Skipping the backup before cloning. Clone is reliable but not 100% — back up critical files to an external drive or cloud first. A failed clone with no backup is heartbreak.

Key takeaways

  1. Add a secondary M.2 NVMe first — fastest, no cables, biggest speed-per-rand value.
  2. Check your motherboard manual before buying — confirm spare M.2 slot count and generation.
  3. SATA SSD as a second-tier option only when M.2 slots are full or budget requires it.
  4. 3.5" HDD strictly for archive, media library and bulk backups — never the OS.
  5. Format new drives in Disk Management (GPT + NTFS); clone Windows with Macrium Reflect Free.

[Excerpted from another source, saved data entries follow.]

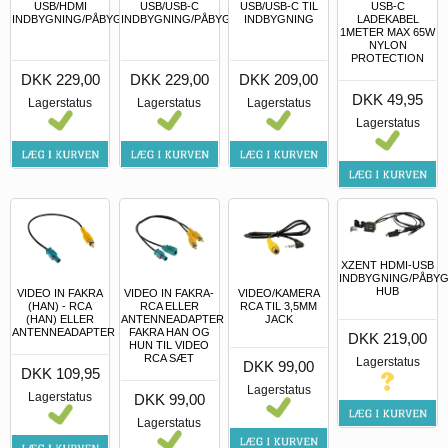
USB/HDMI
USB/USB-C
USB/USB-C TIL
USB-C
INDBYGNING/PÅBYGNING
INDBYGNING/PÅBYGNING
INDBYGNING
LADEKABEL
1METER MAX 65W
NYLON
PROTECTION
DKK 229,00
DKK 229,00
DKK 209,00
DKK 49,95
Lagerstatus
Lagerstatus
Lagerstatus
Lagerstatus
XZENT HDMI-USB
INDBYGNING/PÅBY
HUB
VIDEO IN FAKRA
VIDEO IN FAKRA-
VIDEO/KAMERA
(HAN) - RCA
RCA ELLER
RCA TIL 3,5MM
(HAN) ELLER
ANTENNEADAPTER
JACK
ANTENNEADAPTER
FAKRA HAN OG
DKK 219,00
HUN TIL VIDEO
RCA SÆT
Lagerstatus
DKK 99,00
DKK 109,95
Lagerstatus
Lagerstatus
DKK 99,00
Lagerstatus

Frequently asked questions

  • Which type of storage should I add to my PC?
    Secondary M.2 NVMe SSD for most users — fastest, no cables, plugs into a spare M.2 slot. Step down to SATA SSD if M.2 slots are full. HDD only for archive/bulk storage.
  • How do I check if my motherboard has a spare M.2 slot?
    Check the manual or product page online. Most modern AM5/LGA1851 boards have 2-3 M.2 slots. Primary slot is Gen 5 or Gen 4 with full lanes; secondaries often Gen 4.
  • Will adding a second drive slow down my existing drive?
    Almost never. M.2 slots have dedicated PCIe lanes. On budget boards, the secondary M.2 may share lanes with a SATA port — check the manual for lane-sharing notes.
  • How do I format a new drive in Windows?
    Right-click Start → Disk Management → Initialize Disk (GPT) → New Simple Volume → NTFS → assign letter → Finish. Quick Format is fine for new drives.
  • Can I move Windows to a new SSD without reinstalling?
    Yes — clone the drive using Macrium Reflect Free, Samsung Data Migration or Acronis True Image. Install new drive, run the clone tool, change BIOS boot order to the new drive.
  • What's the best 1TB or 2TB NVMe SSD to buy in South Africa?
    Lexar NM790 for value (1TB R1,100, 2TB R1,800). Step up to WD Black SN850X or Samsung 990 Pro for sustained workloads.
  • Is a SATA SSD still worth buying in 2026?
    Only if M.2 slots are full or you need 4TB+ on a budget. Capped at ~550 MB/s. Crucial MX500 and Samsung 870 EVO are the SA picks.
  • When is a mechanical HDD still useful?
    Archive, backup, large media libraries. ~R375/TB at 4TB. WD Red and Seagate IronWolf are the reliable SA picks. Never for the OS or active gaming.